» **WHAT THE TASK ASKS**: Convert every line of the records below into a two-column Markdown table headed Row and Text, with a sequential number in Row and the line itself in Text. Skip blank lines and leave the pictures out.

## Begin ENTRIES SHOWN

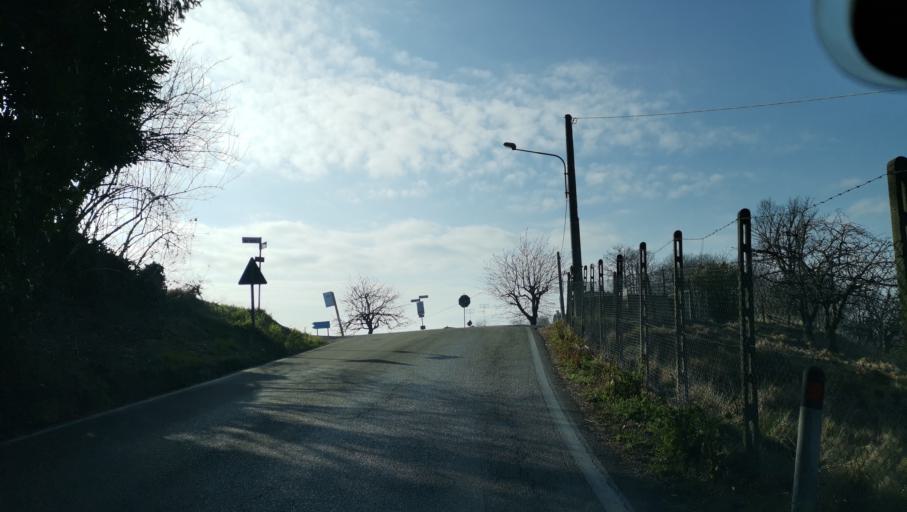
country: IT
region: Piedmont
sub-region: Provincia di Torino
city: Castagneto Po
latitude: 45.1440
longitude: 7.8756
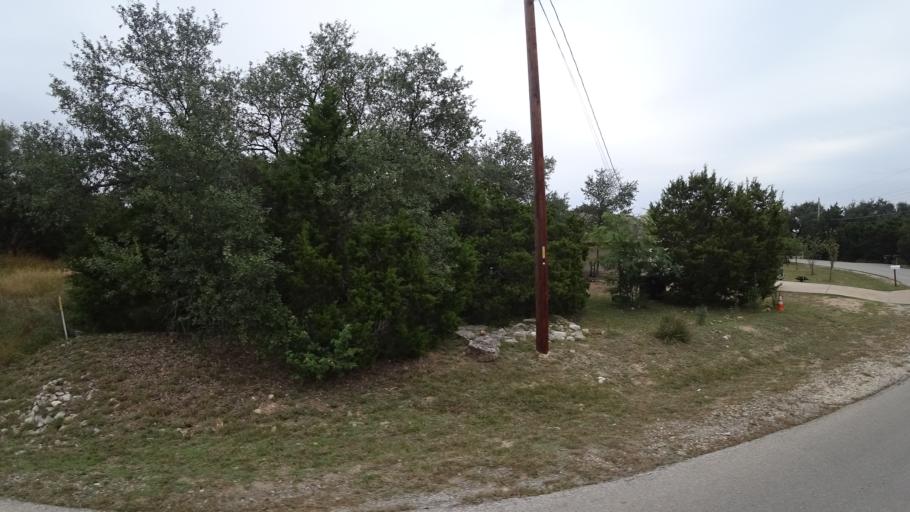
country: US
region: Texas
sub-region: Travis County
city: Hudson Bend
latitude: 30.3723
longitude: -97.9246
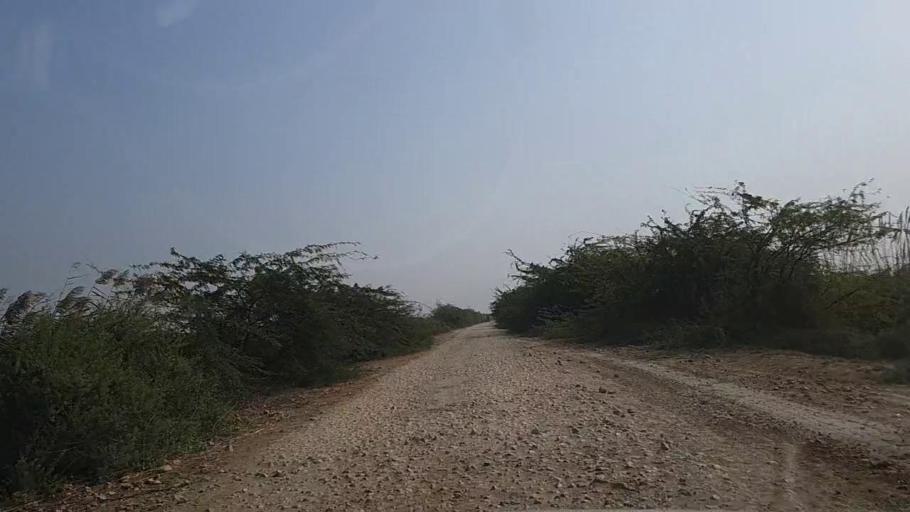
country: PK
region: Sindh
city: Keti Bandar
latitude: 24.2497
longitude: 67.6308
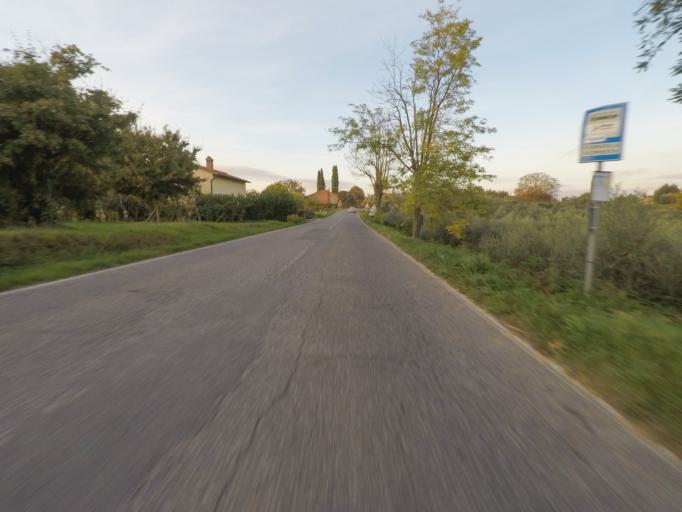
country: IT
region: Tuscany
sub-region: Provincia di Siena
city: Montepulciano
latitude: 43.1298
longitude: 11.7280
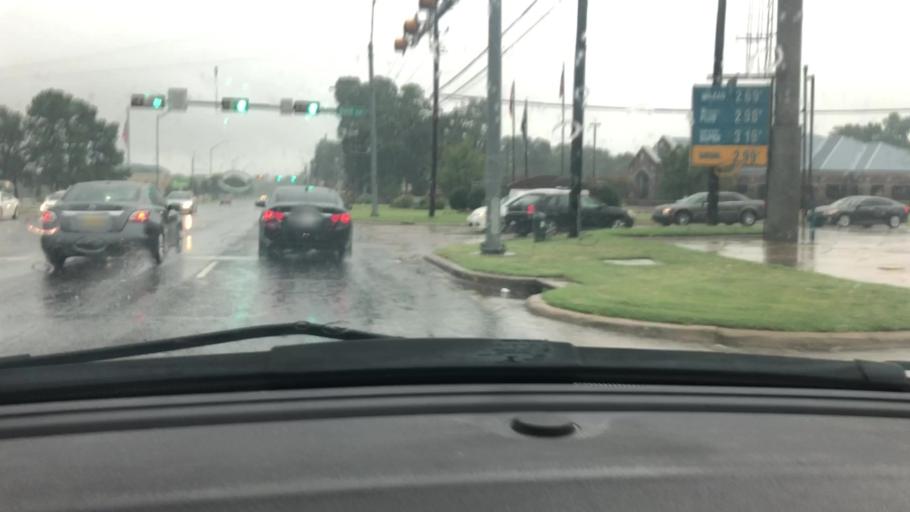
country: US
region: Texas
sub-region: Bowie County
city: Wake Village
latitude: 33.4545
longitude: -94.0844
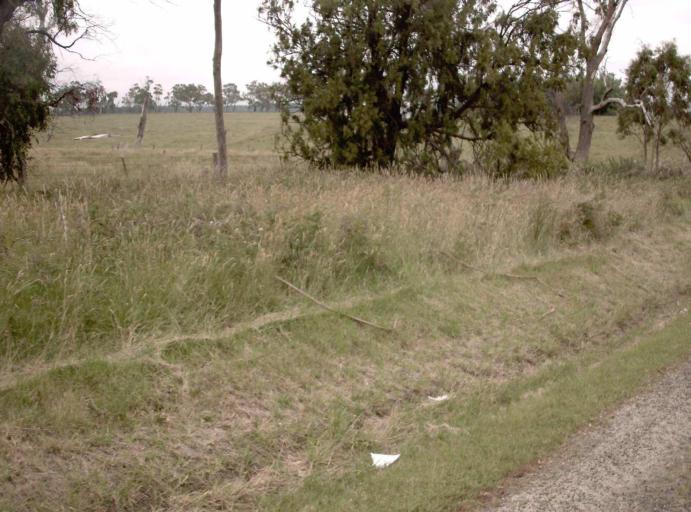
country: AU
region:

## End ENTRIES SHOWN

» **THE ANSWER**:
| Row | Text |
|---|---|
| 1 | country: IT |
| 2 | region: Piedmont |
| 3 | sub-region: Provincia di Torino |
| 4 | city: Castagneto Po |
| 5 | latitude: 45.1440 |
| 6 | longitude: 7.8756 |
| 7 | country: US |
| 8 | region: Texas |
| 9 | sub-region: Travis County |
| 10 | city: Hudson Bend |
| 11 | latitude: 30.3723 |
| 12 | longitude: -97.9246 |
| 13 | country: PK |
| 14 | region: Sindh |
| 15 | city: Keti Bandar |
| 16 | latitude: 24.2497 |
| 17 | longitude: 67.6308 |
| 18 | country: IT |
| 19 | region: Tuscany |
| 20 | sub-region: Provincia di Siena |
| 21 | city: Montepulciano |
| 22 | latitude: 43.1298 |
| 23 | longitude: 11.7280 |
| 24 | country: US |
| 25 | region: Texas |
| 26 | sub-region: Bowie County |
| 27 | city: Wake Village |
| 28 | latitude: 33.4545 |
| 29 | longitude: -94.0844 |
| 30 | country: AU |
| 31 | region: |